[Dataset items]
▬▬▬▬▬▬▬▬▬▬
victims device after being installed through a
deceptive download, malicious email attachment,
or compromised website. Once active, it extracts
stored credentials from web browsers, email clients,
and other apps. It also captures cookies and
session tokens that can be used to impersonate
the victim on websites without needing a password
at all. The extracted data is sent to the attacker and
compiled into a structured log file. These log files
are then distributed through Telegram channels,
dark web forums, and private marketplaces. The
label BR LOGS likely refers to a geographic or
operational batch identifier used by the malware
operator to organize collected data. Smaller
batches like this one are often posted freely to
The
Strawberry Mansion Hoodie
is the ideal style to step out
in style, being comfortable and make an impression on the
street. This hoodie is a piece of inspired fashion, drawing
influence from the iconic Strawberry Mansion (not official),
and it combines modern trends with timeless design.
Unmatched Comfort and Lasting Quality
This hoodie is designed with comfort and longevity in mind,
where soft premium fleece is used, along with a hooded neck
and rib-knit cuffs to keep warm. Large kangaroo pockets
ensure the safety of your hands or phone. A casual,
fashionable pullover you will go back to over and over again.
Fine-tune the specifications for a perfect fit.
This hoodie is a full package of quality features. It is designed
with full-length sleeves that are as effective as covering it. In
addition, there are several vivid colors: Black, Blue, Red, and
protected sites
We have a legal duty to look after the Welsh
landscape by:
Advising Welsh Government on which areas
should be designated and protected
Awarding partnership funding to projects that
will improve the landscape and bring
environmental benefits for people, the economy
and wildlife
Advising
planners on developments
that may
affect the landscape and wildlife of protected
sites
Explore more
▬▬▬▬▬▬▬▬▬▬
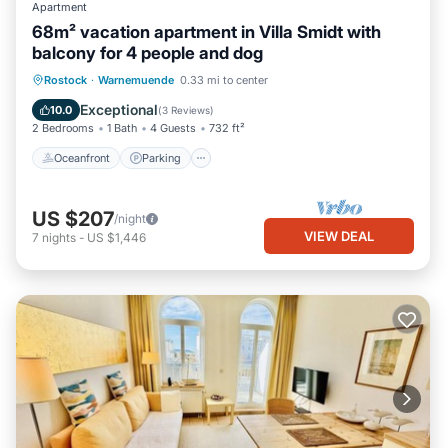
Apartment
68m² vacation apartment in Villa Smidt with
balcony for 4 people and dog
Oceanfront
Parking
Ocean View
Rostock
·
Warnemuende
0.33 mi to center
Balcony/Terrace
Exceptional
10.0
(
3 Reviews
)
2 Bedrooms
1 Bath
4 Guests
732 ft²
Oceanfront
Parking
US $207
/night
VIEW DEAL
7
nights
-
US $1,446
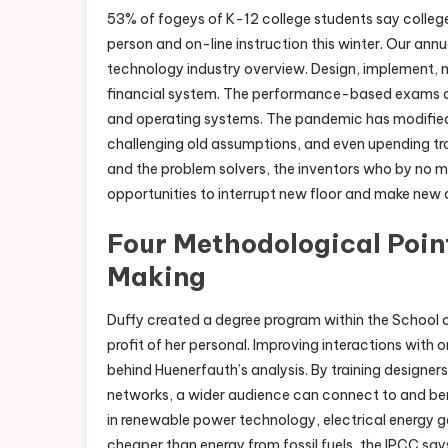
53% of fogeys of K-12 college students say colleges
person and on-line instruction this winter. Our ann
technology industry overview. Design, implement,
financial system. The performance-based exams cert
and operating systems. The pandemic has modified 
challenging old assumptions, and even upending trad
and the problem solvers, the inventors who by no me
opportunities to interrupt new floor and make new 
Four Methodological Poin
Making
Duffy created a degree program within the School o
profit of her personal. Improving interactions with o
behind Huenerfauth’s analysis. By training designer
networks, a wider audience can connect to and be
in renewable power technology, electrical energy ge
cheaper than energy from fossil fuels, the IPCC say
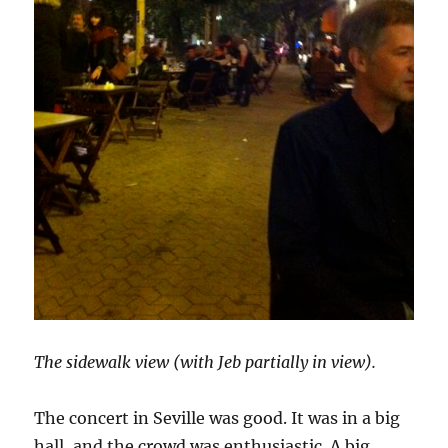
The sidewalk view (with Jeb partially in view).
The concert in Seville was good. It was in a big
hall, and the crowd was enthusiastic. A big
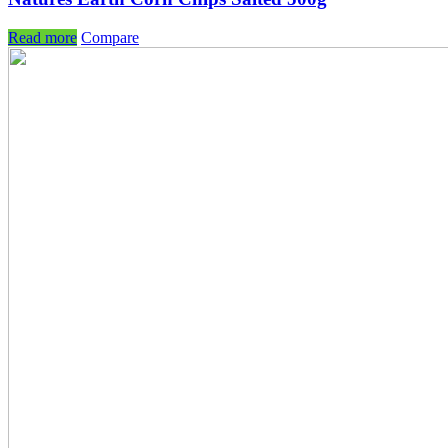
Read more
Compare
▬▬▬▬▬▬▬▬▬▬
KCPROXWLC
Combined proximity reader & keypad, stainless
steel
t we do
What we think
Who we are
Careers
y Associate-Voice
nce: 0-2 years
▬▬▬▬▬▬▬▬▬▬
Only one stretch of the entries above is wanted: the lines from the one containing "victims device after" through the one containing "fashionable pullover you". Please reproduce it exactly.

victims device after being installed through a
deceptive download, malicious email attachment,
or compromised website. Once active, it extracts
stored credentials from web browsers, email clients,
and other apps. It also captures cookies and
session tokens that can be used to impersonate
the victim on websites without needing a password
at all. The extracted data is sent to the attacker and
compiled into a structured log file. These log files
are then distributed through Telegram channels,
dark web forums, and private marketplaces. The
label BR LOGS likely refers to a geographic or
operational batch identifier used by the malware
operator to organize collected data. Smaller
batches like this one are often posted freely to
The
Strawberry Mansion Hoodie
is the ideal style to step out
in style, being comfortable and make an impression on the
street. This hoodie is a piece of inspired fashion, drawing
influence from the iconic Strawberry Mansion (not official),
and it combines modern trends with timeless design.
Unmatched Comfort and Lasting Quality
This hoodie is designed with comfort and longevity in mind,
where soft premium fleece is used, along with a hooded neck
and rib-knit cuffs to keep warm. Large kangaroo pockets
ensure the safety of your hands or phone. A casual,
fashionable pullover you will go back to over and over again.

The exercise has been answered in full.